PKK’nın kendini feshetmesi sonrası TBMM bünyesinde oluşturulan ve başkanlığını Meclis Başkanı Numan Kurtulmuş’un yaptığı bir komisyon oluşturuldu. “Milli Dayanışma, Kardeşlik ve Demokrasi Komisyonu” adı verilen komisyon, süreci daha işler hale getirmek, yasal zemin oluşturmak ve kamuoyundan farklı kesimlerin görüşlerini almak üzere toplantılar yaptı. Bu çerçevede bir süredir gerek PKK’nin gerekse de yaşanan çatışma sürecinden dolayı devlet kurumlarının mağduru sıfatıyla bazı kişi ve kurumlar da komisyonda görüşlerini dile getirdi.
İTTİHATUL ULEMA adına da Mehmet Beşir Şimşek, komisyona sürecin sağlıklı işlemesi için şimdiye kadar yapılan yanlışlarla yüzleşilmesi gerektiğine dair şeyler söyledi.
Aşağıdaki sözlere vicdan ehli kim karşı çıkabilir:
“Ortada bir sorun vardır. Ancak bu sorunun kaynağı Kürtler ya da Türkler değildir. Sorunun kaynağı inkârcı, asimilasyoncu ve tek tipçi politikaları doğuran Kemalist-ulusalcı zihniyettir.”
“Cumhuriyet döneminde Kürtlere karşı izlenen ret, inkâr ve asimilasyon politikaları büyük acılara yol açmış olsa da yine de kardeşliğimizi yok edememiştir.
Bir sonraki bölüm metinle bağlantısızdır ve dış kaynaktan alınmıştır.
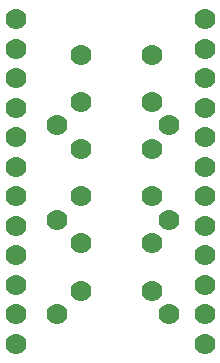
<source format=gtl>
G04 PROTEUS RS274X GERBER FILE*
%FSLAX24Y24*%
%MOIN*%
%ADD10C,0.0700*%
G54D10*
X-2952Y+3937D03*
X-2952Y+2952D03*
X-2952Y+1968D03*
X-2952Y+984D03*
X+3346Y+0D03*
X+3346Y-984D03*
X+3346Y-1968D03*
X-787Y+2755D03*
X-787Y+1181D03*
X+1574Y+1181D03*
X+1574Y+2755D03*
X-787Y-393D03*
X-787Y-1968D03*
X+1574Y-1968D03*
X+1574Y-393D03*
X-787Y-3543D03*
X-787Y-5118D03*
X+1574Y-5118D03*
X+1574Y-3543D03*
X-1574Y+393D03*
X+2165Y+393D03*
X-1574Y-2755D03*
X+2165Y-2755D03*
X-1574Y-5905D03*
X+2165Y-5905D03*
X-2952Y+0D03*
X-2952Y-984D03*
X-2952Y-1968D03*
X-2952Y-2952D03*
X-2952Y-3937D03*
X-2952Y-4921D03*
X-2952Y-5905D03*
X-2952Y-6889D03*
X+3346Y-2952D03*
X+3346Y-3937D03*
X+3346Y-4921D03*
X+3346Y-5905D03*
X+3346Y-6889D03*
X+3346Y+3937D03*
X+3346Y+2952D03*
X+3346Y+1968D03*
X+3346Y+984D03*
M00*

</source>
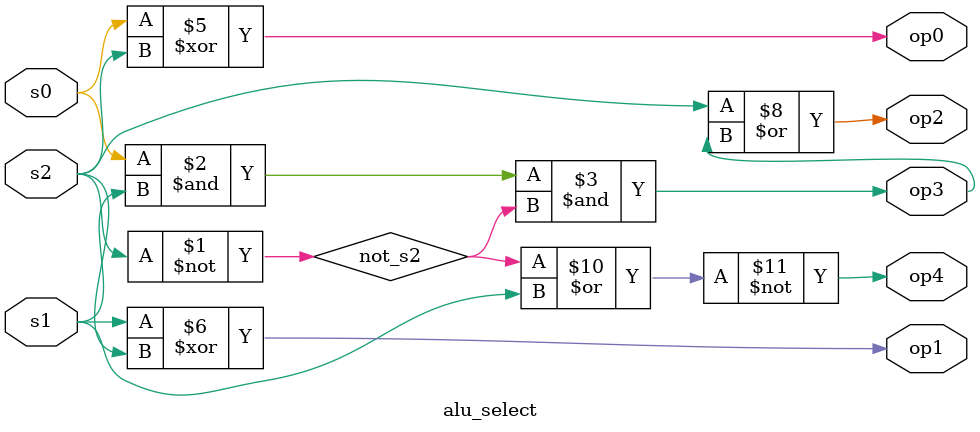
<source format=v>
`timescale 1ns / 1ps
`default_nettype none
module alu_select (
    input s0,
    input s1,
    input s2,
    output op0,
    output op1,
    output op2,
    output op3,
    output op4
);
    wire not_s2 = ~s2;
    wire a      = ~(s0 & s1 & not_s2); // NAND3

    assign op0  = s0 ^ s2;
    assign op1  = s1 ^ s2;
    // op2 is true when s2 is set OR when s0&s1&~s2
    assign op2  = s2 | ~a;
    assign op3  = ~a;
    assign op4  = ~(not_s2 | s1);
endmodule

</source>
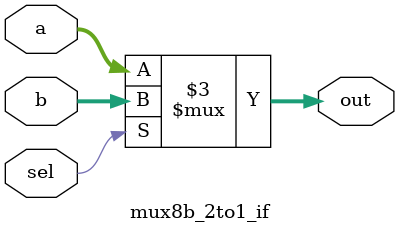
<source format=v>
`timescale 1ns / 1ps

module mux8b_2to1_if(a, b, sel, out);
    input [7:0] a, b;
    input sel;
    output [7:0] out;
    reg [7:0] out;
    
    always@(a, b, sel) begin
        if(sel) out= b;
        else out = a;
    end
endmodule
</source>
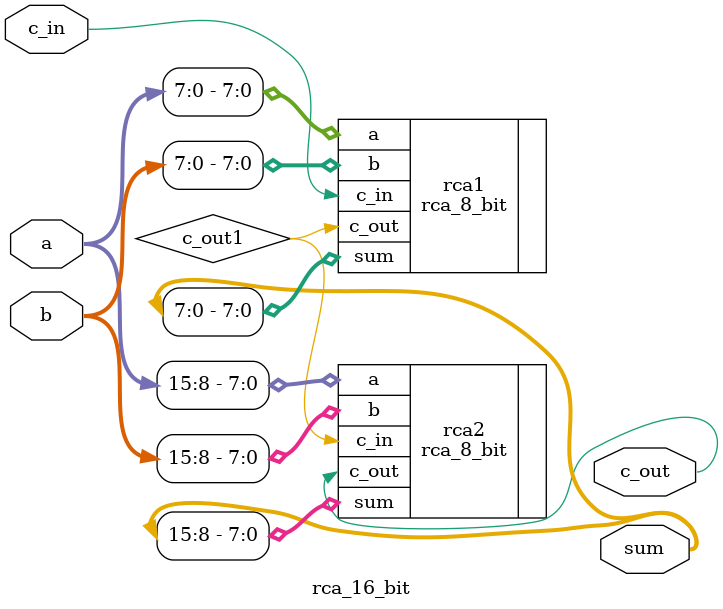
<source format=v>
`timescale 1ns / 1ps
module rca_16_bit(a, b, c_in, sum, c_out);
    /*
      Input and output ports :
      a - first 16-bit input
      b - second 16-bit input
      c_in - the carry-in bit
      sum - the 16-bit output to store the sum
      c_out - the output bit to store the carry-out
    */ 
    input [15:0] a, b;
    input c_in;
    output [15:0] sum;
    output c_out;
    wire c_out1;

    // Cascade 2 8-bit ripple carry adders to create a 16-bit ripple carry adder
    rca_8_bit rca1(.a(a[7:0]), .b(b[7:0]), .c_in(c_in), .sum(sum[7:0]), .c_out(c_out1));
    rca_8_bit rca2(.a(a[15:8]), .b(b[15:8]), .c_in(c_out1), .sum(sum[15:8]), .c_out(c_out));
endmodule

</source>
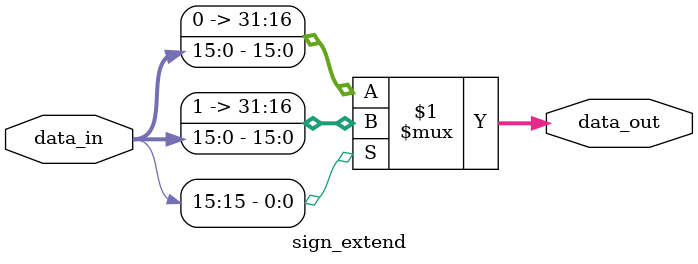
<source format=v>
module sign_extend (
    input  wire [15:0] data_in,
    output wire [31:0] data_out
);

    // Sign extend 16-bit to 32-bit
    // If MSB is 1, extend with 1s; otherwise extend with 0s
    assign data_out = (data_in[15]) ? {{16{1'b1}}, data_in} : {{16{1'b0}}, data_in};

endmodule
</source>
Bu durum, kardeşliğimizin temelinin çok güçlü olduğunu göstermektedir. Elbette ki bu temel İslam’dır, İslam kardeşliğidir. İslami köklerimiz sanılandan çok daha güçlüdür.”
“Her türlü şiddetin ve şiddet içeren yöntemlerin mutlak olarak reddedilmesini Kürt sorununun çözümü için vazgeçilmez bir ön şart addediyoruz. Kürtlere ve diğer unsurlara yönelik asimilasyon politikalarını da reddediyoruz.”
PKK’nın siyasi uzantısı durumundaki DEM ve onun seçimdeki gayri resmi müttefiki olan CHP, gerçeklerin yüzlerine söylenmesine tahammül edemedi ve komisyonu terk etti.
“Barışın dili böyle olmaz” diyorlar.
Farklı bir görüşü dinlemeyerek, hakaret ederek tahammülsüzlüklerini bir kez daha ortaya koyuyorlar.
Kendinize gelin ve adam gibi oturun!
Gerçeklerden rahatsız iseniz öyle bir sürece hiç girmeyecektiniz.
PKK’yı feshettiğini söyleyen örgütün elebaşı Öcalan, mahkeme savunmalarında “15 bin iç infazdan” söz etmedi mi?
PKK denilen örgüt 40 yıldır köy basarak, yol kenarlarına mayın yerleştirerek, çöp kutularını bombalarla tuzaklayarak, toplu taşıma araçlarını yakarak binlerce kişiyi öldürmedi mi?
İmamlar ve öğretmenler dahil binlerce kişi sadece memur oldukları için vahşice infaz edilmediler mi?
PKK’ya bir sivil toplum kuruluşu muamelesi yapamazsınız!
Barışın dili tesis edilecekse herkes yaptıklarıyla yüzleşecek!
Bu süreç PKK’nın kendini feshetmesi, silahı ve şiddeti bırakması sürecidir, PKK’yı aklama süreci değil!
Meseleyi öyle anlamak, kamuoyunuza öyle anlatmak istiyor olabilirsiniz; ama bu sadece kendi kendinizi aldatmak olur.
Bir iki kelime de konuşmacıya tepki gösteren MHP’li komisyon üyesine…
Tek parti CHP hükümeti Dersim’de, Zilan’da büyük katliamlar yapmadı mı?
Devleti elinde bulunduran elitin kararıyla savaş gemisi “şapka kanununa muhalefetten” dolayı bir şehri top atışına tutmadı mı?
Hukukun “H”sinin işlemediği istiklal mahkemelerinde binlerce kişi haksız yere idam edilmedi mi?
Devletin yanlışlar yaptığını Cumhurbaşkanı Erdoğan söylediğinde sesiniz çıkmaz; ama bir seyda dile getirdiğinde neden zorunuza gidiyor?